Locals in Syunik remain ambivalent
It is clear that international actors, in particular the EU and the organisations it funds, are trying to strike a delicate balance between ‘principles’ and ‘pragmatism’ – carefully supporting Armenia’s south without getting entrapped in political obstacles and alienating Azerbaijan altogether.
The ambivalence of this geopolitical balancing act and the ongoing state of insecurity is reflected by attitudes in Armenian society. The number of Armenians who consider Russia the country’s main friend has gone down from 57 per cent in 2019 to 34 per cent in 2021. Trust in the EU has increased, but primarily at the expense of those with undecided and ambivalent attitudes; the share of the population that ‘fully distrusts’ the EU has also gone up a bit between 2019 and 2021.
While Armenians understand that the CSTO will not come to their rescue, 37 per cent still believe Russia is the main actor that can provide military assistance. 44 per cent of those polled in a recent survey would support Armenia’s withdrawal from the CSTO, 39 per cent would oppose this.
“No matter how much the EU is involved in the negotiations between Armenia and Azerbaijan,” says a student from the border village Tegh, “the main document will still be concluded with Russia’s direct mediation.” In contrast to her scepticism of European involvement, others place high hopes in Armenia’s increasingly diversified foreign policy. “If the EU doesn’t act in Armenia’s interests,” says Meri Margaryan from Meghri, “Russia will destroy any chance of democracy and a free society we have.”
Ultimately, many young Armenians have abandoned their search for a singular ‘saviour’ for their country’s dire position. University student Armen Mkrtumyan, who hails from the town of Sisian in Syunik strongly supports the EU’s mediation efforts, but he is wary of the influence of Azerbaijani gas on the European position. “I do not believe in the word ‘ally’ anymore,” says Mkrtumyan, “every country does something that is beneficial for them, and if at this time our interests coincide, then we are allies.”

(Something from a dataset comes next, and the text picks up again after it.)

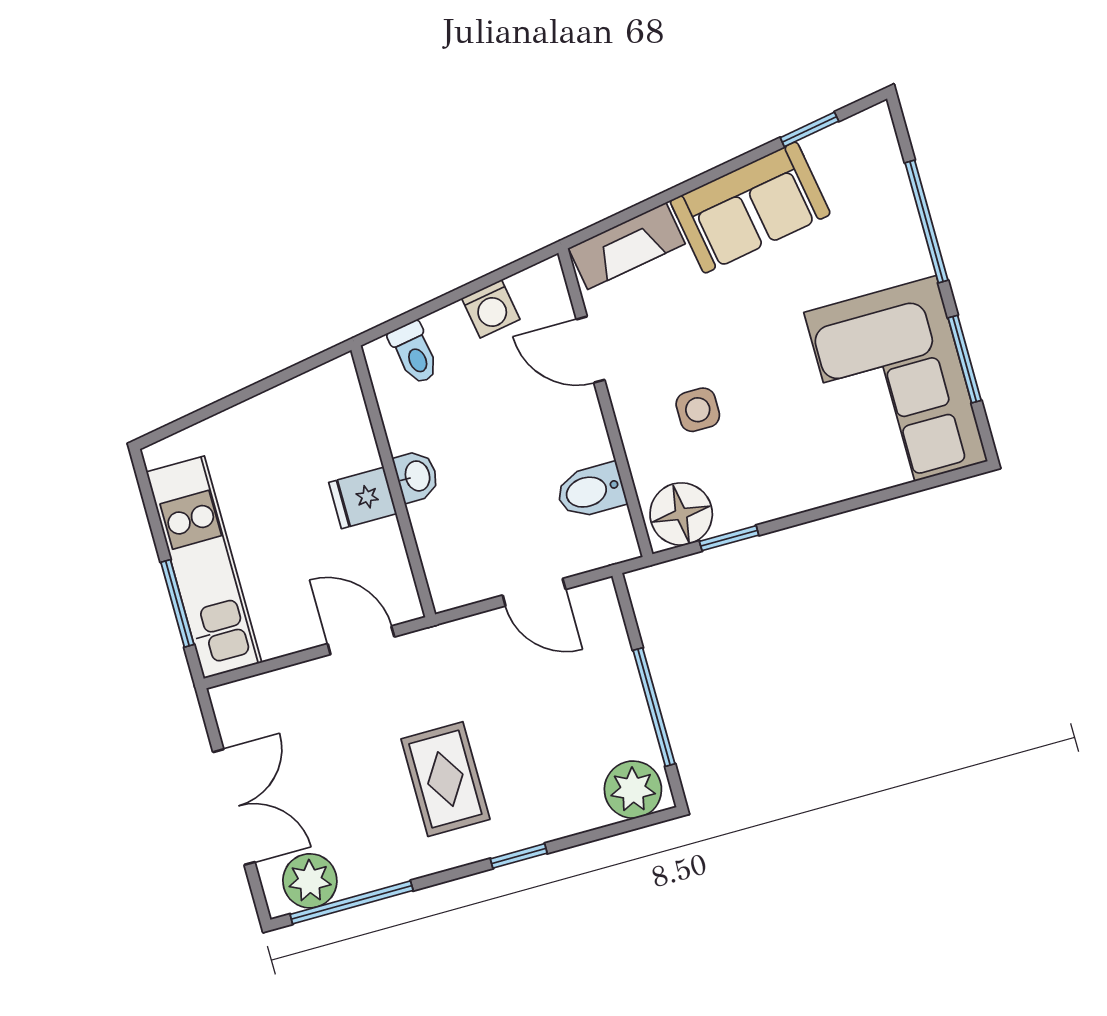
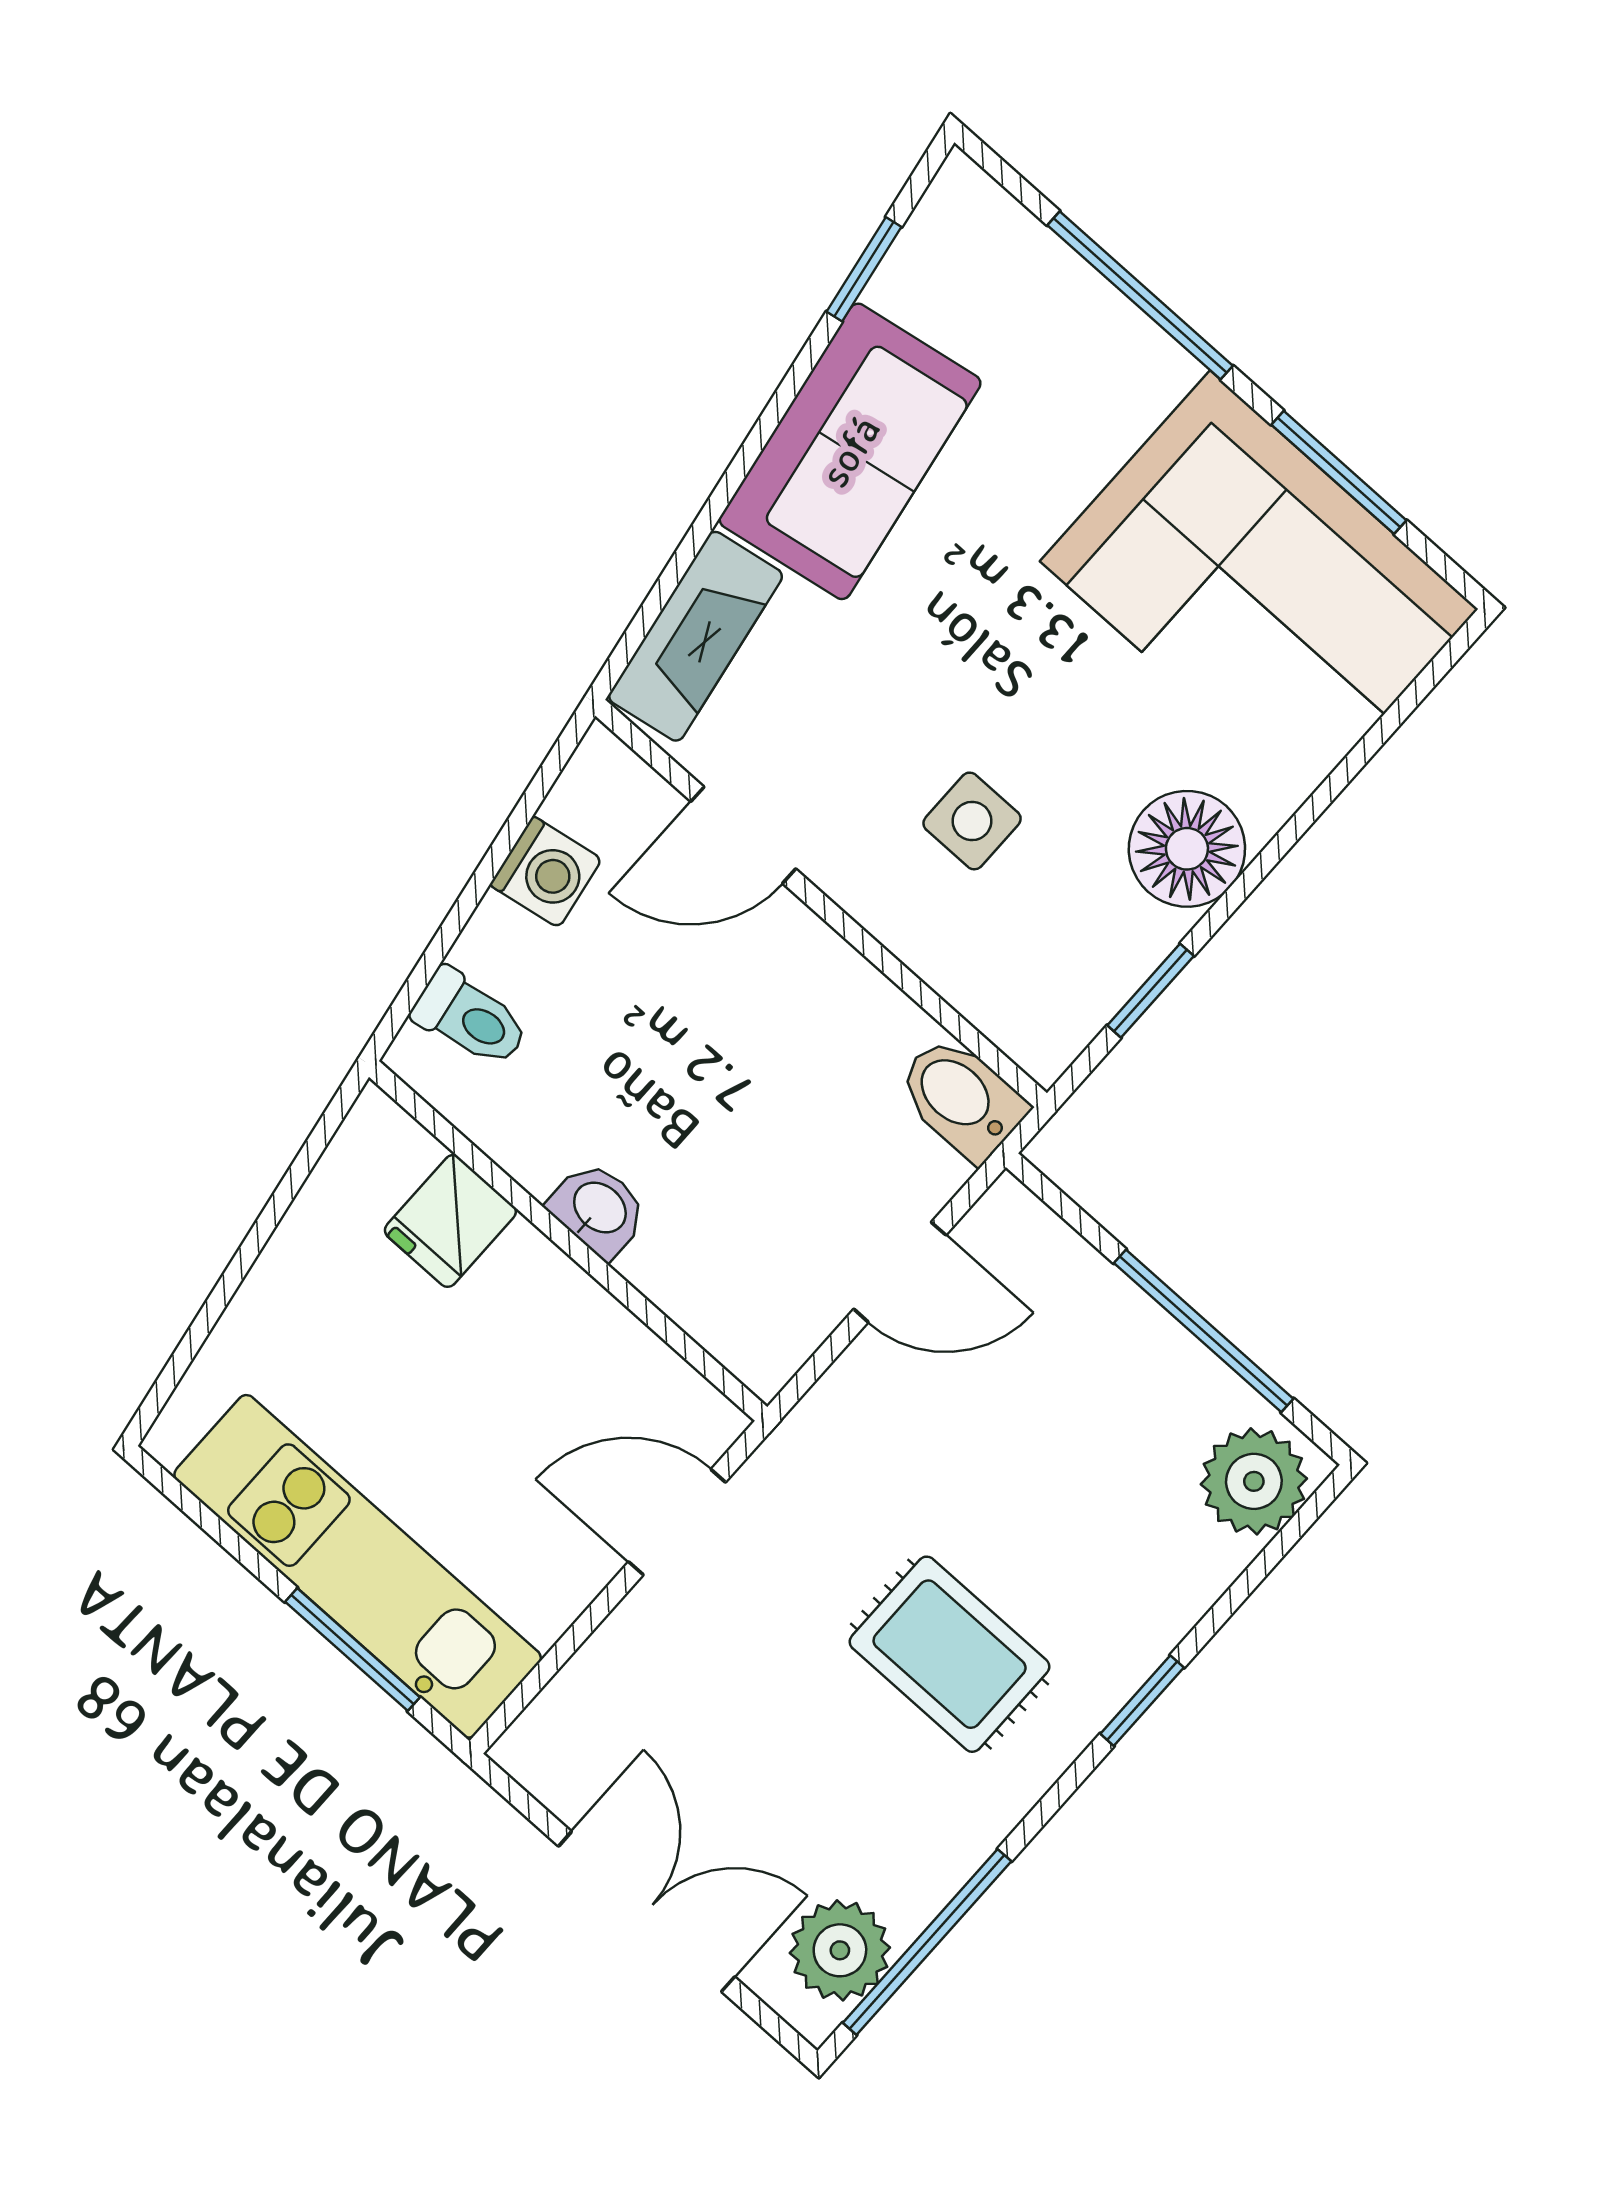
bidet: (591, 491) -> (961, 1098), moved, turned 90
fridge: (363, 498) -> (450, 1221), moved
floor lamp: (681, 514) -> (1187, 849), moved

A perhaps surprising number of Armenians from the southern regions believe that some form of normalisation of relations with Azerbaijan is necessary and inevitable. “If the populations on both sides eradicate anti-Armenianism and anti-Azerbaijanism from within,” says Edgar Ghazaryan, who grew up near the town of Kapan, “then I think that contact between the two peoples will be possible. But I think that I will no longer be there at that time, because generations must change for that to happen.”